To get started, look at the links below. Start by choosing a media-related topic (media usage, film, art, TV, comics, etc.), and do some research to gather information about it. Using paper, sketch out how you might organize your concepts. Start playing around with some of the suggested platforms below to see which ones seem the best for your project.
For inspiration and ideas, look through Pinterest.
A three-five page reflection paper in two parts. First, state the kind of infographic you are creating and explain your strategy and goals for your project. It should include a take-away message (a single statement that summarizes your key idea), your target audience (where you would publish it, and who you want to read it), and why your approach is appropriate for that audience. The second part should describe your process. Write a narrative description of every step you took and your decision making process. What was difficult or challenging? What worked? Was there anything you wanted to do that you couldn’t because of technical reasons?
Overachievers: Quote from the textbook to justify your choices (fonts, colors, etc.).
Each infographic must meet the following criteria:
*Very important: You must put your name on the infographic’s footer (where you put your sources) and use your real name when you create an online account to make your infographic*
* Create a title that encapsulates your main idea
* It should do more than describe phenomena, but it should help explain why
* Make sure your infographic has one clear “take home” message (be able to summarize in one sentence)

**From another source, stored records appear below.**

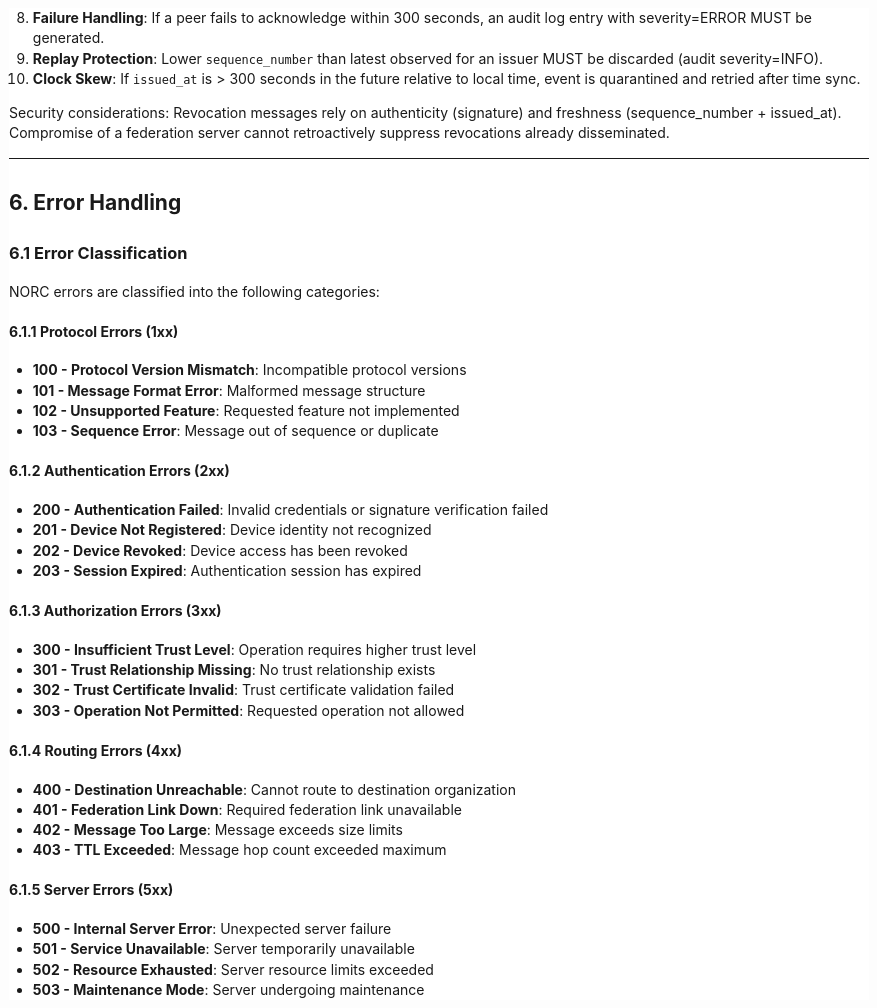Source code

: 8. **Failure Handling**: If a peer fails to acknowledge within 300 seconds, an audit log entry with severity=ERROR MUST be generated.
9. **Replay Protection**: Lower `sequence_number` than latest observed for an issuer MUST be discarded (audit severity=INFO).
10. **Clock Skew**: If `issued_at` is > 300 seconds in the future relative to local time, event is quarantined and retried after time sync.

Security considerations: Revocation messages rely on authenticity (signature) and freshness (sequence_number + issued_at). Compromise of a federation server cannot retroactively suppress revocations already disseminated.

---

## 6. Error Handling

### 6.1 Error Classification

NORC errors are classified into the following categories:

#### 6.1.1 Protocol Errors (1xx)

- **100 - Protocol Version Mismatch**: Incompatible protocol versions
- **101 - Message Format Error**: Malformed message structure
- **102 - Unsupported Feature**: Requested feature not implemented
- **103 - Sequence Error**: Message out of sequence or duplicate

#### 6.1.2 Authentication Errors (2xx)

- **200 - Authentication Failed**: Invalid credentials or signature verification failed
- **201 - Device Not Registered**: Device identity not recognized
- **202 - Device Revoked**: Device access has been revoked
- **203 - Session Expired**: Authentication session has expired

#### 6.1.3 Authorization Errors (3xx)

- **300 - Insufficient Trust Level**: Operation requires higher trust level
- **301 - Trust Relationship Missing**: No trust relationship exists
- **302 - Trust Certificate Invalid**: Trust certificate validation failed
- **303 - Operation Not Permitted**: Requested operation not allowed

#### 6.1.4 Routing Errors (4xx)

- **400 - Destination Unreachable**: Cannot route to destination organization
- **401 - Federation Link Down**: Required federation link unavailable
- **402 - Message Too Large**: Message exceeds size limits
- **403 - TTL Exceeded**: Message hop count exceeded maximum

#### 6.1.5 Server Errors (5xx)

- **500 - Internal Server Error**: Unexpected server failure
- **501 - Service Unavailable**: Server temporarily unavailable
- **502 - Resource Exhausted**: Server resource limits exceeded
- **503 - Maintenance Mode**: Server undergoing maintenance
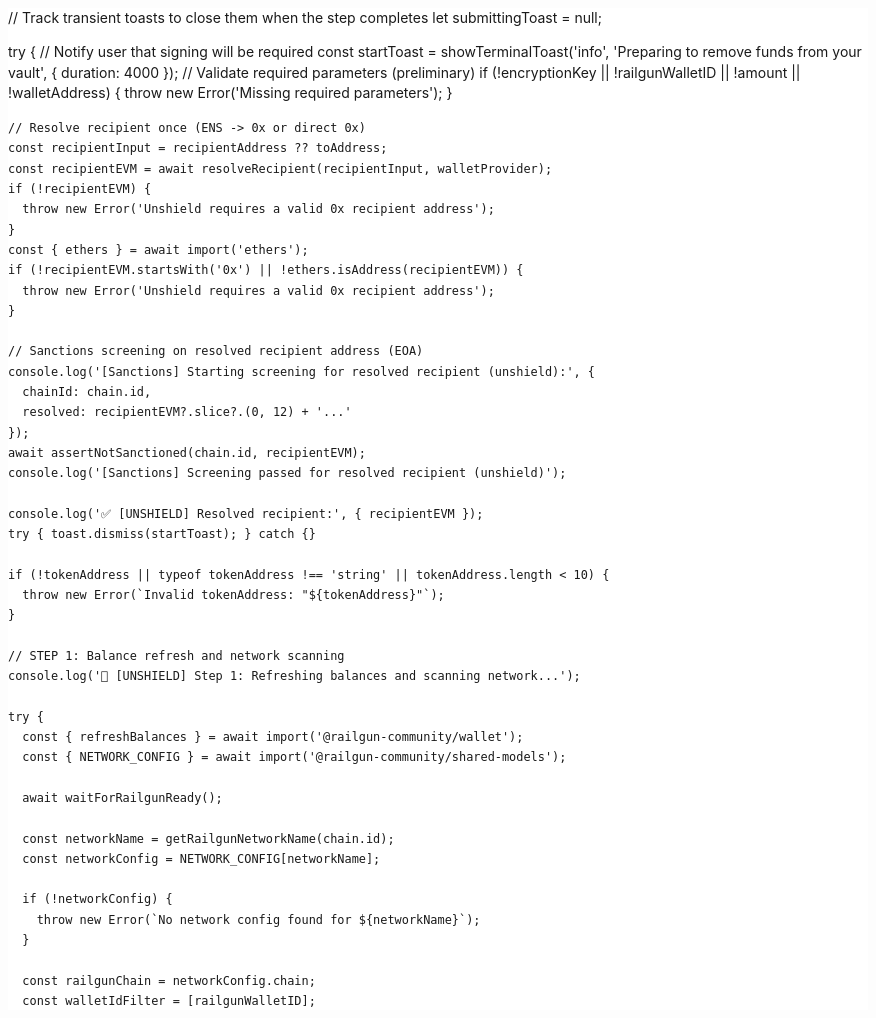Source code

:   // Track transient toasts to close them when the step completes
  let submittingToast = null;

  try {
    // Notify user that signing will be required
    const startToast = showTerminalToast('info', 'Preparing to remove funds from your vault', { duration: 4000 });
    // Validate required parameters (preliminary)
    if (!encryptionKey || !railgunWalletID || !amount || !walletAddress) {
      throw new Error('Missing required parameters');
    }

    // Resolve recipient once (ENS -> 0x or direct 0x)
    const recipientInput = recipientAddress ?? toAddress;
    const recipientEVM = await resolveRecipient(recipientInput, walletProvider);
    if (!recipientEVM) {
      throw new Error('Unshield requires a valid 0x recipient address');
    }
    const { ethers } = await import('ethers');
    if (!recipientEVM.startsWith('0x') || !ethers.isAddress(recipientEVM)) {
      throw new Error('Unshield requires a valid 0x recipient address');
    }

    // Sanctions screening on resolved recipient address (EOA)
    console.log('[Sanctions] Starting screening for resolved recipient (unshield):', {
      chainId: chain.id,
      resolved: recipientEVM?.slice?.(0, 12) + '...'
    });
    await assertNotSanctioned(chain.id, recipientEVM);
    console.log('[Sanctions] Screening passed for resolved recipient (unshield)');

    console.log('✅ [UNSHIELD] Resolved recipient:', { recipientEVM });
    try { toast.dismiss(startToast); } catch {}
    
    if (!tokenAddress || typeof tokenAddress !== 'string' || tokenAddress.length < 10) {
      throw new Error(`Invalid tokenAddress: "${tokenAddress}"`);
    }

    // STEP 1: Balance refresh and network scanning
    console.log('🔄 [UNSHIELD] Step 1: Refreshing balances and scanning network...');
    
    try {
      const { refreshBalances } = await import('@railgun-community/wallet');
      const { NETWORK_CONFIG } = await import('@railgun-community/shared-models');
      
      await waitForRailgunReady();
      
      const networkName = getRailgunNetworkName(chain.id);
      const networkConfig = NETWORK_CONFIG[networkName];
      
      if (!networkConfig) {
        throw new Error(`No network config found for ${networkName}`);
      }
      
      const railgunChain = networkConfig.chain;
      const walletIdFilter = [railgunWalletID];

* Include at least eight facts/statistics and use at least five sources for your research
* Include at least 3 distinct sections
* Combine words, images, graphics and numbers
* Strategically and purposefully use fonts and color
* Use icons, graphics and images to create visual metaphors
* Cite all information and sources at the bottom
Examples of possible infographic projects:
* A media trend
* A “how to” project
* An “explainer” (a simplified explanation of a complex problem)
Tip! The best infographics offer something surprising or unexpected. Help your audience learn something they didn’t already know.